Task prompt:
Decide whether each statement below agrees with the SuperPoint text. For each, answer yes or no and quote the exact words of the text that settle it.
(a) The model finds interest point locations and computes their descriptors in a single forward pass.
(b) The network works on image patches instead of full-sized images.
(c) The descriptors the network computes are 128-dimensional.

Selected excerpt:
▬▬▬▬▬▬▬▬▬▬

SuperPoint: Self-Supervised Interest Point Detection and Description
Daniel DeTone, Tomasz Malisiewicz, Andrew Rabinovich
TL;DR
The paper tackles the need for robust, repeatable interest-point detection and description for multi-view geometry by introducing SuperPoint, a fully-convolutional network that jointly detects keypoints and computes 256-d descriptors in one pass. It bootstraps from synthetic data (MagicPoint on Synthetic Shapes) and leverages Homographic Adaptation to self-label unlabeled real images, enabling strong synthetic-to-real transfer. Key contributions include a two-headed, shared-encoder architecture, a self-supervised training pipeline, and state-of-the-art HPatches performance with real-time speed, particularly in illumination-robust scenarios. The work paves the way for learning-based, end-to-end feature extraction suitable for SLAM, SfM, and image matching in diverse environments.
Abstract
This paper presents a self-supervised framework for training interest point detectors and descriptors suitable for a large number of multiple-view geometry problems in computer vision. As opposed to patch-based neural networks, our fully-convolutional model operates on full-sized images and jointly computes pixel-level interest point locations and associated descriptors in one forward pass. We introduce Homographic Adaptation, a multi-scale, multi-homography approach for boosting interest point detection repeatability and performing cross-domain adaptation (e.g., synthetic-to-real). Our model, when trained on the MS-COCO generic image dataset using Homographic Adaptation, is able to repeatedly detect a much richer set of interest points than the initial pre-adapted deep model and any other traditional corner detector. The final system gives rise to state-of-the-art homography estimation results on HPatches when compared to LIFT, SIFT and ORB.

▬▬▬▬▬▬▬▬▬▬

Supplied information:
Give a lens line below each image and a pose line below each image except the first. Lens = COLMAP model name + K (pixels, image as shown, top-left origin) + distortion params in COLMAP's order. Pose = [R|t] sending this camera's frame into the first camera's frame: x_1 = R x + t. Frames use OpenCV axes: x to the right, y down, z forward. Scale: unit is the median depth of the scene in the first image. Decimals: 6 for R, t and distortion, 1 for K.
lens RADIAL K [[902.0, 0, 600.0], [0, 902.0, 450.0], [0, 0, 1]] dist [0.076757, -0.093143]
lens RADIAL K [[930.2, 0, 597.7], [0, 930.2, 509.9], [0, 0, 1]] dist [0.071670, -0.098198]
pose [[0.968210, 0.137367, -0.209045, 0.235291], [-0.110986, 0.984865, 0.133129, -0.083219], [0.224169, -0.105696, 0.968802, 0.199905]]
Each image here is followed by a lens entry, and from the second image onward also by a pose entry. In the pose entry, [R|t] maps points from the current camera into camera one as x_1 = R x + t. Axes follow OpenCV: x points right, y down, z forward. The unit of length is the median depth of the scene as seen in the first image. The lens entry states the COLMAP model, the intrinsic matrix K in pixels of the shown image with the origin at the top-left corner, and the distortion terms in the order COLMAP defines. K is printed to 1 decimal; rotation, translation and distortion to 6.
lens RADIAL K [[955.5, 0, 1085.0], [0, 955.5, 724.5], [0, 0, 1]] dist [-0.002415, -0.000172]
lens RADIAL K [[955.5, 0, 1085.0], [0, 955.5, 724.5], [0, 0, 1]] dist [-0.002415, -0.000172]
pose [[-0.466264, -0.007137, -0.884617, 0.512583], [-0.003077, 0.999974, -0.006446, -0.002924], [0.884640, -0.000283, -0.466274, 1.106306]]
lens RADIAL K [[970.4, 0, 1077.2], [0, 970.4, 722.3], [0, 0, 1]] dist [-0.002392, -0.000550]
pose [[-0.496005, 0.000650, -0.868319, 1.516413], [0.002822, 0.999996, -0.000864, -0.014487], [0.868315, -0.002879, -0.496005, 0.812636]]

▬▬▬▬▬▬▬▬▬▬

Worked solution:
(a) Yes: "jointly computes pixel-level interest point locations and associated descriptors in one forward pass."
(b) No: "As opposed to patch-based neural networks, our fully-convolutional model operates on full-sized images"
(c) No: "computes 256-d descriptors in one pass."